Clash of the rich and poor
It's a classic clash of classes. Johann Rupert has submitted plans to develop a world-class golf course on land once earmarked for a government housing development.
The plan has divided the sleepy town of Hawston, near Hermanus.
The proposed golf course would carve up one of the last remaining seafront wilderness areas in the Western Cape.
The matter has also turned political, with local ANC leaders accusing the local DA council of selling off state land to the highest bidder despite a massive housing backlog in the area.
Rupert has defended his plan, comprised of two adjacent 18-hole golf courses - one public and one private - even as residents of nearby Mount Pleasant township prepared a mass march to demand housing and better municipal services.
Rupert told the Sunday Times the plan included a links grade course that would attract the world's top players, and much- needed foreign currency, into the poor Overstrand area.
He said a business plan had already been submitted to the Overstrand council, along with an Environmental Impact Assessment.
"Things are moving in the right direction," Rupert said.
"We've done all the ecological surveys. You can't build there. We've been looking at it for five years. It would be an enormous uplift for the whole community."
He said the site had the potential to benefit everybody - rich and poor.
Rupert is one of the country's richest men and a keen golfer. His holiday house in Onrus, close to Hawston, is a regular retreat from his corporate duties as chairman of Richemont, a luxury goods company with profits last year of à844 million (about R8.2-billion).
Although it is unclear how much Rupert is willing to invest in the Hawston development, his previous Leopard Creek golf course in Mpumalanga was designed by Gary Player. Membership is "by invitation only", according to its website.
Golf experts estimate the exclusive Hawston course would cost R30-million to R50-million. If up-market housing is allowed, the new development could be worth up to R1-billion. A new up-market development in nearby Hermanus raked in R700-million worth of residential sales.
By contrast the plight of Hawston's unemployed fishermen recently drew comment from President Jacob Zuma, who visited the town late last year, promising jobs and investment.

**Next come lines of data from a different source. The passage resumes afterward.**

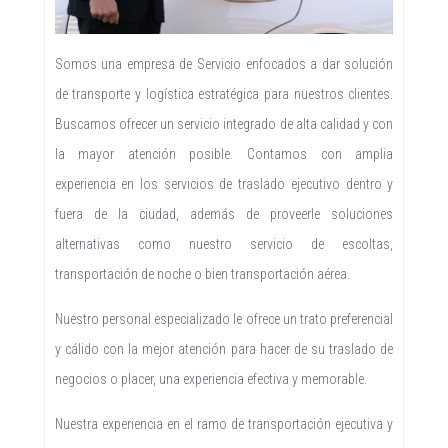
Somos una empresa de Servicio enfocados a dar solución
de transporte y logística estratégica para nuestros clientes.
Buscamos ofrecer un servicio integrado de alta calidad y con
la mayor atención posible. Contamos con amplia
experiencia en los servicios de traslado ejecutivo dentro y
fuera de la ciudad, además de proveerle soluciones
alternativas como nuestro servicio de escoltas,
transportación de noche o bien transportación aérea.
Nuestro personal especializado le ofrece un trato preferencial
y cálido con la mejor atención para hacer de su traslado de
negocios o placer, una experiencia efectiva y memorable.
Nuestra experiencia en el ramo de transportación ejecutiva y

The Sunday Times has established that:
- A 2004 development study commissioned by the former ANC-controlled Overstrand council recommended a massive integrated housing development, incorporating much of the vacant land surrounding Hawston;
- The new DA-controlled council ditched the 2004 study in favour of their own housing masterplan;
- After Rupert submitted his golf plan, which would incorporate council and provincial- owned land along the coast, the new DA council tried unsuccessfully to acquire the province's portion from the then ANC provincial government; and
- The golf course plan appears to be moving ahead. Last month the council approved a motion to call for development applications on a vast chunk of the Hawston land, identified as portions 3 and 7 of the farm Middelvlei.
Council spokesman Fanie Krige confirmed the call for development, but said Rupert would have to resubmit his plan .
Rupert would also have to negotiate a separate deal with the provincial government for development rights on provincial land.
Rupert's project co-ordinator Merson Arendse said developers had already met with the province, and that the project would soon go ahead.
But former head of Overstrand Housing and Community Development, Bobby von During, said the plan was inappropriate: "There are tens of thousands of people on the housing waiting list here, what good will more golf courses do?"
Hawston ward committee member Tommy Gelderblom said he had heard of Rupert's plan, but the community had not yet been consulted.
"We need businesses, not just golf courses," he said.
Rupert insists his plan has widespread support and would stimulate growth in the economically depressed area, which so far has failed to attract investment.
"I haven't spent my whole life trying to do things the right and ethical way, then on a relatively small thing to cut corners," he said, adding that he himself insisted on a public tender for developing the land.
He also maintains the proposed site is not suitable for housing: "It's just wasteland dunes. There is nothing of ecological value," he said.